Storytelling in Games

There is so much potential for games to become an engaging storytelling medium. This potential is not being fulfilled.

Most games seem to fall into two categories when it comes to writing. They either do not understand storytelling techniques, and fail to tell an intriguing story, or try to imitate film, which can come across like it can not decide what it wants to be (like every David Cage game).

This article will examine effective techniques developers can use to communicate narrative in compelling ways.

Hyper Light Drifter

So many game studios are under the impression that adding choice also adds depth to the story. However, because it scales up the game, designers are sometimes forced to choose between quantity or quality. In the end, to reduce the scope, all the branching choices eventually come back together; just giving the impression of complexity. Bioshock got away with this as it relates to the game’s themes of libertarianism and the illusion of choice.

Fallout 3 is a great example of a game that pulls off effective repercussions for choices, forcing players to question their morals and what they have to gain or lose.

Level and world design is another important tool in the game developer’s toolkit. A location can hint at the lore or even foreshadow an upcoming event, like a boss fight. If you want to see this in action, play Hyper Light Drifter. The world is filled with little breadcrumbs that hint at a post-apocalyptic past which the player tries to unravel like a mystery.

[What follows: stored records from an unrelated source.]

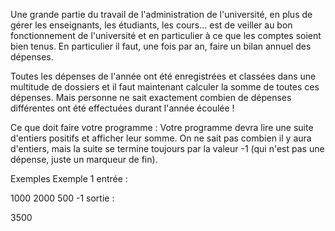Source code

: Une grande partie du travail de l'administration de l'université, en plus de gérer les enseignants, les étudiants, les cours… est de veiller au bon fonctionnement de l'université et en particulier à ce que les comptes soient bien tenus. En particulier il faut, une fois par an, faire un bilan annuel des dépenses.

Toutes les dépenses de l'année ont été enregistrées et classées dans une multitude de dossiers et il faut maintenant calculer la somme de toutes ces dépenses. Mais personne ne sait exactement combien de dépenses différentes ont été effectuées durant l'année écoulée !

Ce que doit faire votre programme :
Votre programme devra lire une suite d'entiers positifs et afficher leur somme. On ne sait pas combien il y aura d'entiers, mais la suite se termine toujours par la valeur -1 (qui n'est pas une dépense, juste un marqueur de fin).

Exemples
Exemple 1
entrée :

1000
2000
500
-1
sortie :

3500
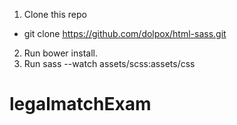 1. Clone this repo 
  - git clone https://github.com/dolpox/html-sass.git 
2. Run bower install.
3. Run sass --watch assets/scss:assets/css
# legalmatchExam
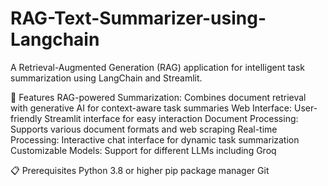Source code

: # RAG-Text-Summarizer-using-Langchain
A Retrieval-Augmented Generation (RAG) application for intelligent task summarization using LangChain and Streamlit.

🚀 Features
RAG-powered Summarization: Combines document retrieval with generative AI for context-aware task summaries
Web Interface: User-friendly Streamlit interface for easy interaction
Document Processing: Supports various document formats and web scraping
Real-time Processing: Interactive chat interface for dynamic task summarization
Customizable Models: Support for different LLMs including Groq

📋 Prerequisites
Python 3.8 or higher
pip package manager
Git
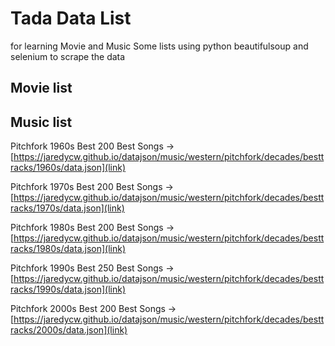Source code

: # Tada Data List
for learning
Movie and Music
Some lists using python 
beautifulsoup and selenium to scrape the data
## Movie list

## Music list
Pitchfork 1960s Best 200 Best Songs -> [https://jaredycw.github.io/datajson/music/western/pitchfork/decades/besttracks/1960s/data.json](link)

Pitchfork 1970s Best 200 Best Songs -> [https://jaredycw.github.io/datajson/music/western/pitchfork/decades/besttracks/1970s/data.json](link)

Pitchfork 1980s Best 200 Best Songs -> [https://jaredycw.github.io/datajson/music/western/pitchfork/decades/besttracks/1980s/data.json](link)

Pitchfork 1990s Best 250 Best Songs -> [https://jaredycw.github.io/datajson/music/western/pitchfork/decades/besttracks/1990s/data.json](link)

Pitchfork 2000s Best 200 Best Songs -> [https://jaredycw.github.io/datajson/music/western/pitchfork/decades/besttracks/2000s/data.json](link)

In filmmaking, the number one rule is ‘Show Don’t Tell’; if you are going to communicate something, use the visuals. Game designers have now adopted the view of ‘Do Don’t Show’; which means that information show be conveyed in gameplay rather than cutscenes.

Just think of the Assassin Creed franchise. The character’s strengths, weaknesses and personality are portrayed to the player through the core mechanics.

When cutscenes are shown, it is important to keep the character consistent with the gameplay. Stray too far and you get ‘Ludonarrative Dissonance’, which is when the player feels like the character they are playing as is different to the character the story is trying to portray.

When talking about story in gameplay, it is important to clarify the difference between ‘Game Story’ and ‘Player Story’. The game story is the narrative that is carefully crafted by the studio, while the player story is the unique experience that arises from emergent gameplay. All game stories lie on a spectrum between these two, with linear stories (like Uncharted) on one end and open-ended experiences (like Civilisation) on the other.


The way these two approaches differ the most is how they approach ‘Character Development’. Game Story normally borrows from other media, such as film and literature, where the player character starts the story believing in a lie or a desire. By the end of the narrative, the character discover what they actually need to believe, which often conflicts with their original beliefs.

Player Stories take the approach of developing the player themselves, either by unlocking new abilities or through learning new mechanics, techniques or even the story’s underlying themes and messages.

While we are on the subject of themes, there are very few games that actually try to explore a subject matter like film or literature has. This can be narrowed down to the design process, which starts with a core mechanic before the studio even considers story or level design. Designing with the theme at the centre of the game also comes with the problem of implementing it into every element of the game.

This does not mean that it is impossible. Nier: Automata and Catherine are great examples of games that have a deeper meaning behind the surface-level gameplay experience.

Nier Automata 1

Due to the added level of interactivity, games have the promise to be such an engaging storytelling medium. However, the industry still has a long way to go, especially as many players and gamers alike are absolutely against video game narrative. If games are to evolve, we must be open to new ideas and allow professionals to bring in ideas from other artistic mediums and experiment.

Although I believe one could never replace another, games truly have the potential to rival films, television and literature.